The “Our Lives” exhibition includes two video walls in exhibits devoted to social and celebration activities. The walls use Clarity 50-inch and Wildcat 40-inch rear-projection “cubes” in 3x3 and 3x4 arrays. Panasonic PT-D-7500 DLP projectors are employed for large projected images.

In addition to the three main exhibition areas, numerous displays showcase selections from the hundreds of thousands of objects in the NMAI collections. Called “Windows on Collections: Many Hands, Many Voices,” these displays are interpreted by an innovative interactive touchscreen system that features software by Magian Design Studio controlling Richardson 19-inch NEC touchscreen displays.

“Our ‘Windows on Collections’ are a series of rather extensively large cases - two of them are at least 40 feet long - that are full of objects from the collections that we knew people would want to see,” Suter says. “Instead of cluttering the visuals of the case with text descriptions, visitors learn about the objects through interactive touchscreen kiosks.
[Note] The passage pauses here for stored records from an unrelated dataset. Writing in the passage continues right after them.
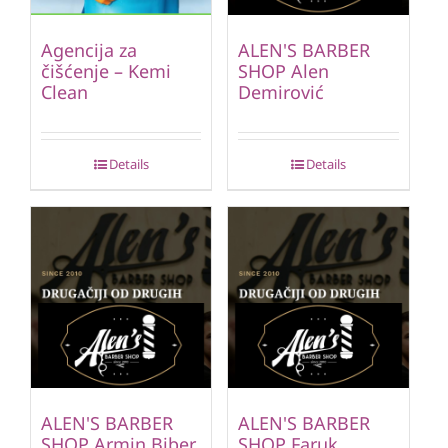
Agencija za
ALEN'S BARBER
čišćenje – Kemi
SHOP Alen
Clean
Demirović
Details
Details
ALEN'S BARBER
ALEN'S BARBER
SHOP Armin Biber
SHOP Faruk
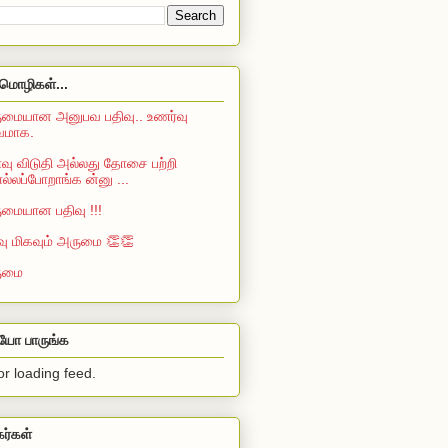
மொழிகள்...
மையான அனுபவ பதிவு.. உணர்வு
்வமாக.
ு விடுதி அல்லது தோசை பற்றி
்லப்போறாங்க ன்னு ...
மையான பதிவு !!!
வு மிகவும் அருமை 👏👏
ுமை
ியோ பாருங்க
or loading feed.
கர்கள்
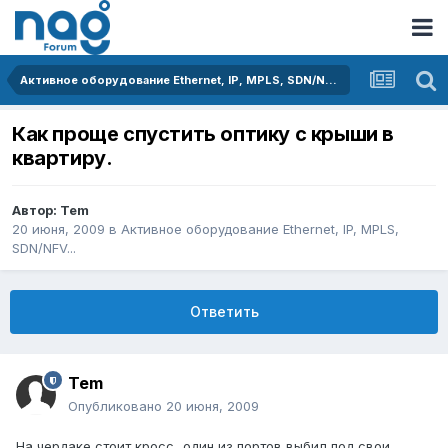
Активное оборудование Ethernet, IP, MPLS, SDN/NFV...
Как проще спустить оптику с крыши в
квартиру.
Автор:
Tem
20 июня, 2009
в
Активное оборудование Ethernet, IP, MPLS,
SDN/NFV...
Ответить
Tem
Опубликовано
20 июня, 2009
На чердаке стоит кросс...один из портов выбил под свои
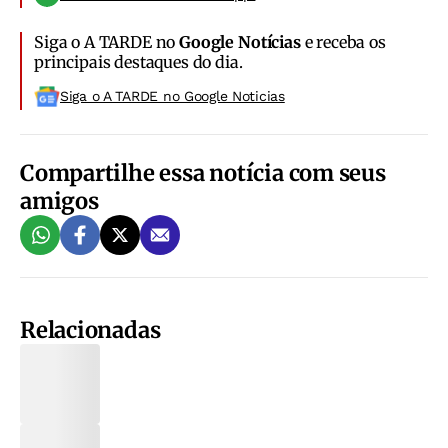
Siga o A TARDE no
Google Notícias
e receba os
principais destaques do dia.
Siga o A TARDE no Google Noticias
Compartilhe essa notícia com seus
amigos
Relacionadas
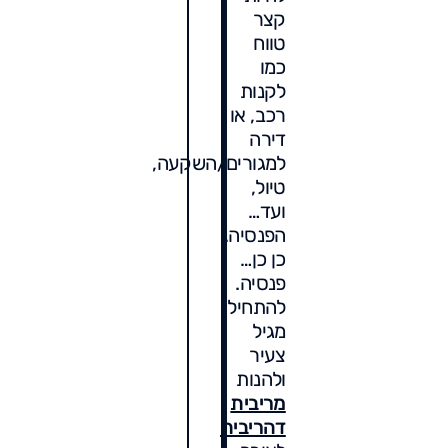
קצר
טווח
כמו
לקנות
רכב, או
דירה
למגורים/השקעה,
טיול,
ועד…
הפנסיה.
כן כן…
פנסיה.
להתחיל
מגיל
צעיר
ולהנות
מריבית
דהריבית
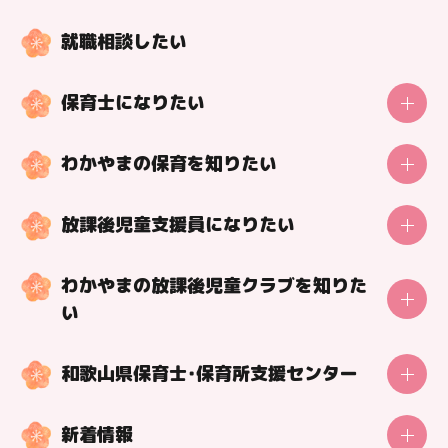
就職相談したい
保育士になりたい
施設概要
保育士の一日
わかやまの保育を知りたい
動画で学ぼう！保育の知識
調べよう！わかやまの保育施設
動画で学ぼう！今の保育
放課後児童支援員になりたい
動画で紹介！保育の魅力
保育士になる方法
放課後児童支援員の一日
好事例！特色を紹介！保育の取組
保育士になれる学校紹介
わかやまの放課後児童クラブを知りた
放課後児童支援員になる方法
保育士目線の理想の職場づくり
い
返還免除あり！修学・就職の貸付制度
市町村の保育士支援制度
調べよう！わかやまの放課後児童クラブ
和歌山県保育士・保育所支援センター
魅力を紹介！放課後児童支援員インタビュー
センター利用者の声
好事例！特色を紹介！放課後児童クラブの取組
新着情報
The screens mimic what you see before you in the case. You can select an object from the case on the screen. You then drill down to your chosen object to learn some basic information about it and get a close-up image that you can zoom in on.”

“In some cases,” she adds, “where we’ve had a chance to talk to curators and videotape them, some of the objects have video and audio clips with them. The nice thing is that this is a dynamic database, so the curatorial team can keep adding new information, and as we have more opportunity to do more videotaping, we can continue to add new audio and video clips.”

Program sources for the galleries and exhibits are standard Dell Optiplex computers for the computer-interactive displays, video players with removable hard disc drives for the video, and solid state audio players for audio-only exhibits.

Audio equipment includes Mackie DX810 mixer/processors for audio-signal processing, QSC CX-168 multi-channel amplifiers, and loudspeakers from vendors such as Tannoy, EAW, and Bag End. To minimize sound overlap between exhibits, 35 custom-made Dakota Focused Array loudspeakers are placed out of sight above the visitors.

“It really is a very efficient design,” says Haroutunian. “One nice thing about NMAI is it’s new. You get to work from a blank sheet of paper. You can work from new technologies, and the cabling is new, and the strategies, and how you wire, and the methodologies are all new. That’s a great treat. That’s a great opportunity.”